Wednesday, February 1, 2012

Inception and Postmodern Tragedy?

I’m still trying to clarify how to explain what I see in Inception, which I see as a postmodern tragedy, a phrase that is oxymoronic, yet captures for me the qualities of the film. It has that postmodern focus on fluidity in reality, the failure of humans to discern an externally situated reality and the even more significant fluidity of the internal self-story, that seems to “ground” it. The impossibility of humans to come to terms with the condition of “fluidself” seems the heart of postmodern tragedy, and the film does offer a series of gestures—perhaps more accurately a series of stories—aimed toward that sublime moment when the self—in this case, both character and viewer—has moved through some sort of liminal zone of dreamscapes and stories within stories into an understanding of what? The inapproachability of self? Impossibility of becoming?

By virtue of this story the viewing self only sees the shimmer of a self in a slightly warped scene—or is it a mirror image staring back, mirror within mirror, receding mirrors and stories and truths—and . . . and the whole scene-of-self converges on this single story theme, that singularity of story is impossible. This is the moment of the anagnorisis that may not be, the sublime impossibility of anagnorisis. This is the gesture of self in a scene both folding inward upon its set and collapsing outward at the same time. This is the gesture of self in a plot that must be believed yet is implausible, a mere gesture moving toward something profound at the same time it falls off . . .
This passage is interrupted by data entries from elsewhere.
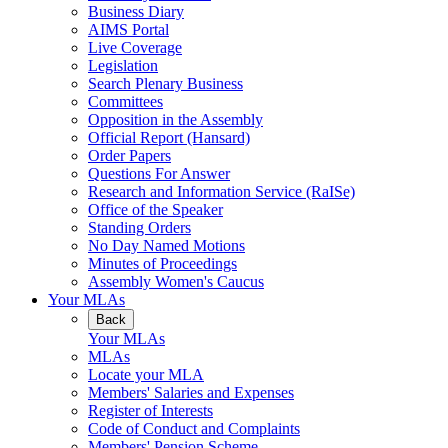
Business Diary
AIMS Portal
Live Coverage
Legislation
Search Plenary Business
Committees
Opposition in the Assembly
Official Report (Hansard)
Order Papers
Questions For Answer
Research and Information Service (RaISe)
Office of the Speaker
Standing Orders
No Day Named Motions
Minutes of Proceedings
Assembly Women's Caucus
Your MLAs
Back
Your MLAs
MLAs
Locate your MLA
Members' Salaries and Expenses
Register of Interests
Code of Conduct and Complaints
Members' Pension Scheme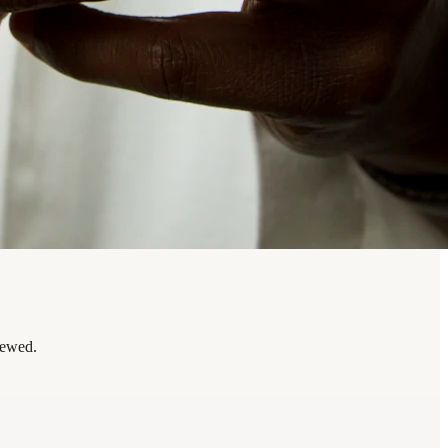
iewed.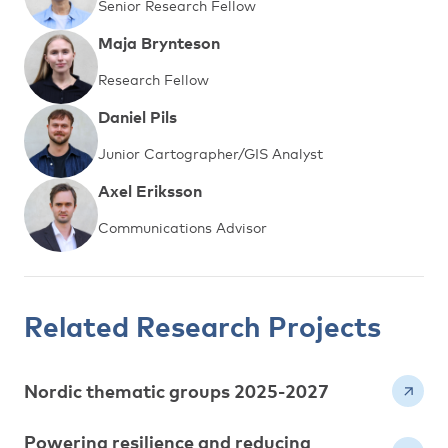
Senior Research Fellow
Maja Brynteson
Research Fellow
Daniel Pils
Junior Cartographer/GIS Analyst
Axel Eriksson
Communications Advisor
Related Research Projects
Nordic thematic groups 2025-2027
Powering resilience and reducing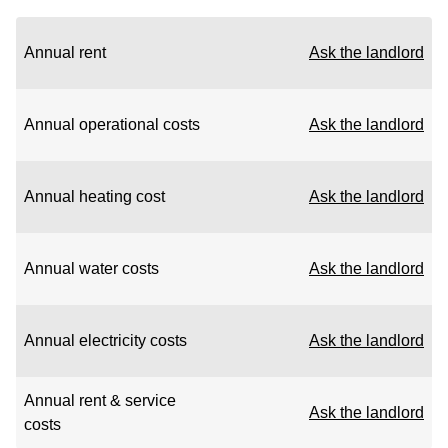
Annual rent
Ask the landlord
Annual operational costs
Ask the landlord
Annual heating cost
Ask the landlord
Annual water costs
Ask the landlord
Annual electricity costs
Ask the landlord
Annual rent & service
Ask the landlord
costs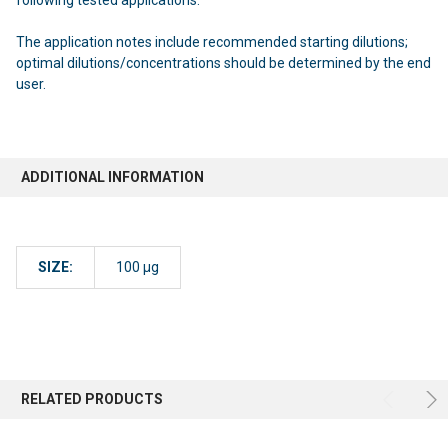
The application notes include recommended starting dilutions;
optimal dilutions/concentrations should be determined by the end
user.
ADDITIONAL INFORMATION
SIZE:
100 µg
RELATED PRODUCTS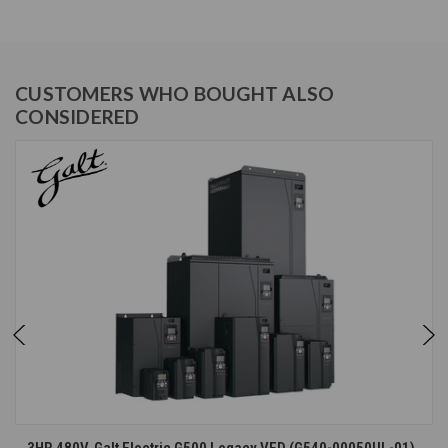
CUSTOMERS WHO BOUGHT ALSO
CONSIDERED
3HP, 480V, Galt Electric G500 Legacy VFD (G540-00050UL-01)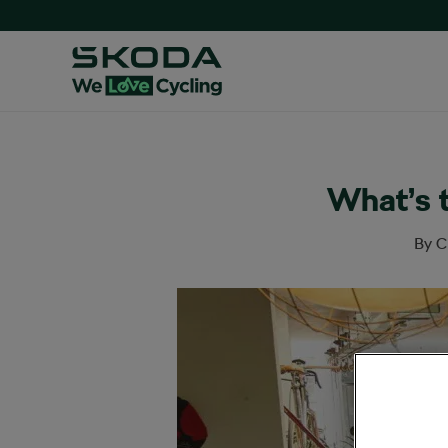
What’s 
By
C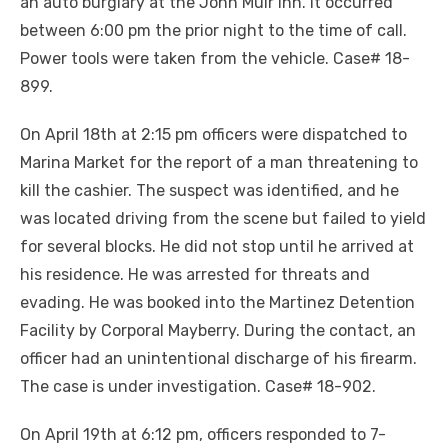
an auto burglary at the John Muir Inn. It occurred
between 6:00 pm the prior night to the time of call.
Power tools were taken from the vehicle. Case# 18-
899.
On April 18th at 2:15 pm officers were dispatched to
Marina Market for the report of a man threatening to
kill the cashier. The suspect was identified, and he
was located driving from the scene but failed to yield
for several blocks. He did not stop until he arrived at
his residence. He was arrested for threats and
evading. He was booked into the Martinez Detention
Facility by Corporal Mayberry. During the contact, an
officer had an unintentional discharge of his firearm.
The case is under investigation. Case# 18-902.
On April 19th at 6:12 pm, officers responded to 7-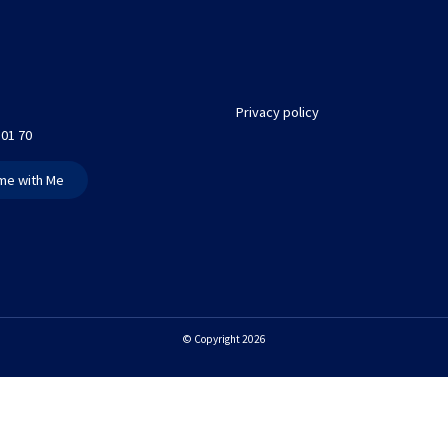
Privacy policy
 01 70
me with Me
© Copyright 2026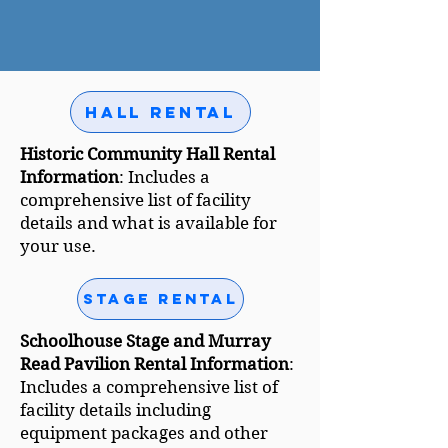
Hall Rental
Historic Community Hall Rental
Information
: Includes a
comprehensive list of facility
details and what is available for
your use.
Stage Rental
Schoolhouse Stage and Murray
Read Pavilion Rental Information
:
Includes a comprehensive list of
facility details including
equipment packages and other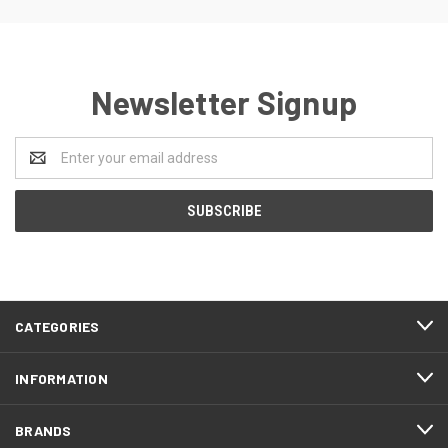
Newsletter Signup
Email
Address
CATEGORIES
INFORMATION
BRANDS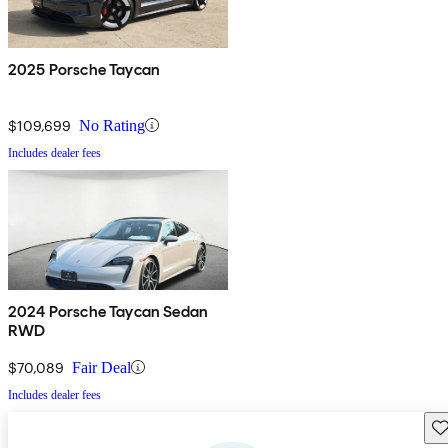
2025 Porsche Taycan
$109,699
No Rating
Includes dealer fees
2024 Porsche Taycan Sedan
RWD
$70,089
Fair Deal
Includes dealer fees
Sav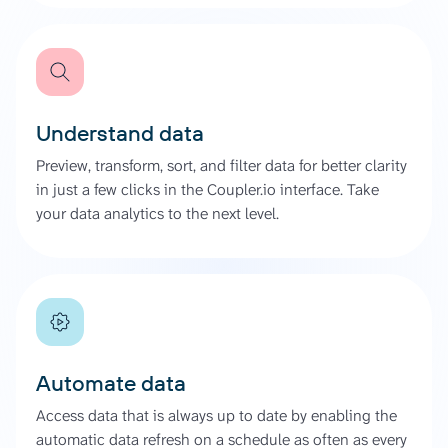
Understand data
Preview, transform, sort, and filter data for better clarity
in just a few clicks in the Coupler.io interface. Take
your data analytics to the next level.
Automate data
Access data that is always up to date by enabling the
automatic data refresh on a schedule as often as every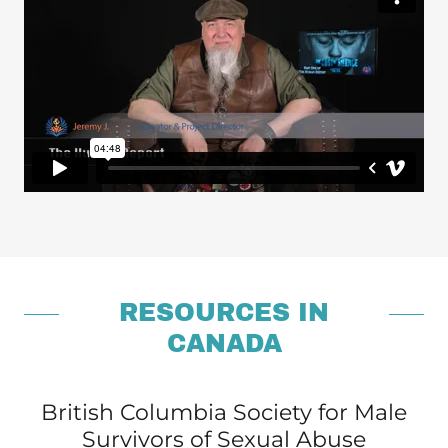
RESOURCES IN
CANADA
British Columbia Society for Male
Survivors of Sexual Abuse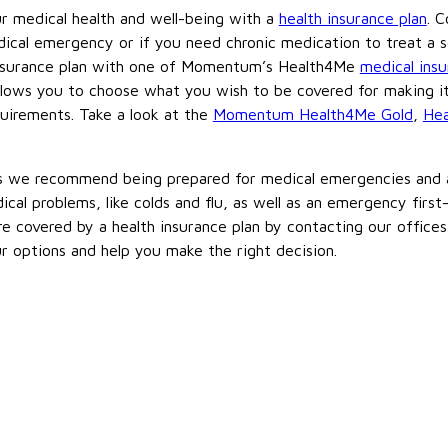
ur medical health and well-being with a
health insurance plan
. C
ical emergency or if you need chronic medication to treat a se
 insurance plan with one of Momentum’s Health4Me
medical ins
allows you to choose what you wish to be covered for making it
quirements. Take a look at the
Momentum Health4Me Gold
,
Hea
ns we recommend being prepared for medical emergencies and a
l problems, like colds and flu, as well as an emergency first-a
e covered by a health insurance plan by contacting our offices
ur options and help you make the right decision.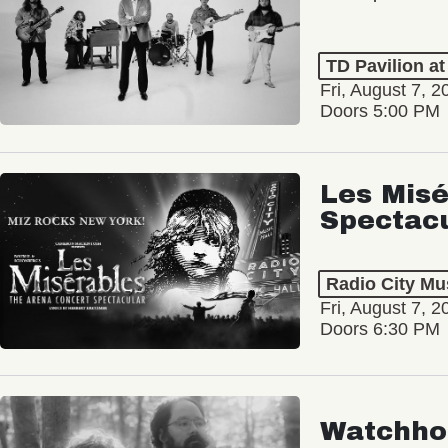
TD Pavilion a
Fri, August 7, 2
Doors 5:00 PM
Les Misé
Spectac
Radio City Mus
Fri, August 7, 2
Doors 6:30 PM
Watchho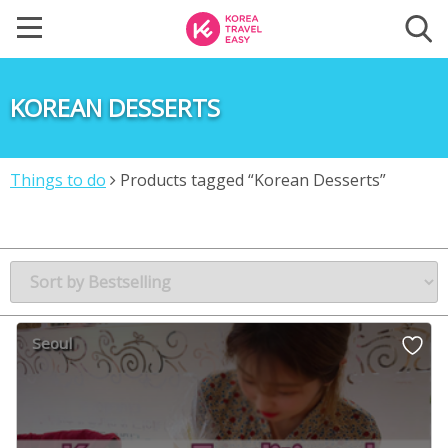
KOREAN DESSERTS
Things to do
Products tagged “Korean Desserts”
Seoul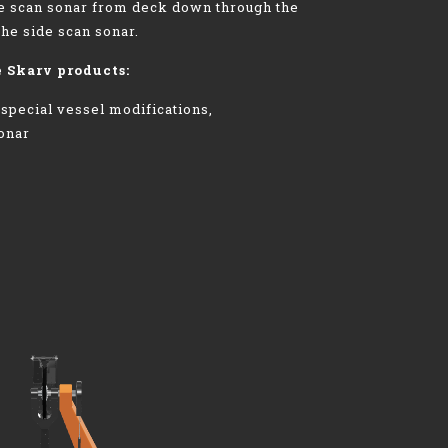
de scan sonar from deck down through the
the side scan sonar.
e Skarv products:
 special vessel modifications,
sonar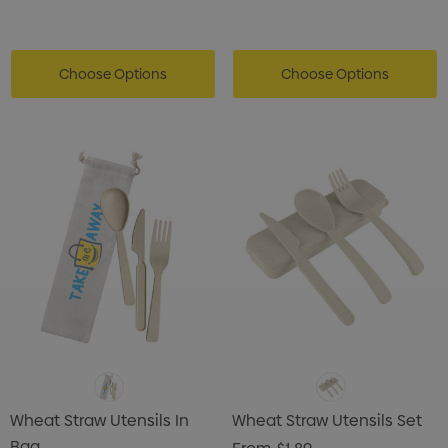
Choose Options
Choose Options
Wheat Straw Utensils In
Wheat Straw Utensils Set
Bag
All this is too too abstract to make any real sense. Let me root it in that which is sensate, the body rather than the mind. My mind has no idea which narrative, if any, the filmic framework asserts as real. Dom’s top may have stopped spinning . . . or be spinning still. But does that matter? What if I embrace the anagnorisis that may not be? Then I am physically, vertiginously drawn toward a collapsing cliff, to sit upon a vertical structure about to be sliced away. This urge to construct a single story up and through all other layers of story falls away. I like that feeling of free fall toward nothing at all, not being so “Romantic” or “Modern” as to need either externally-formed top-layer narrative or some sort of deep-buried core-story.

Sliced away from the scene, looking down upon it, I cannot help but imagine the self/story as a set of grainy film frames in an eternally looping oroboros. As if I am a character (an object looking like a human) seeking the pleasure of the fall, and my story is of a fall forever nowhere toward the never enough of story. This sounds like tragedy, this condition of having no self/story—not even a loop of film—to cut away or splice into.

Only the gesture of a sharp collapse—collapse of meaning language image story―cutting viscerally through . . . that’s the postmodern gesture. An ever imminent evisceration of an immaterial cliff face. The sublime frame of a human face of cliff always ever crumbling away. Katharsis in freefall toward indefinite shimmer. The Inception of postmodern tragedy.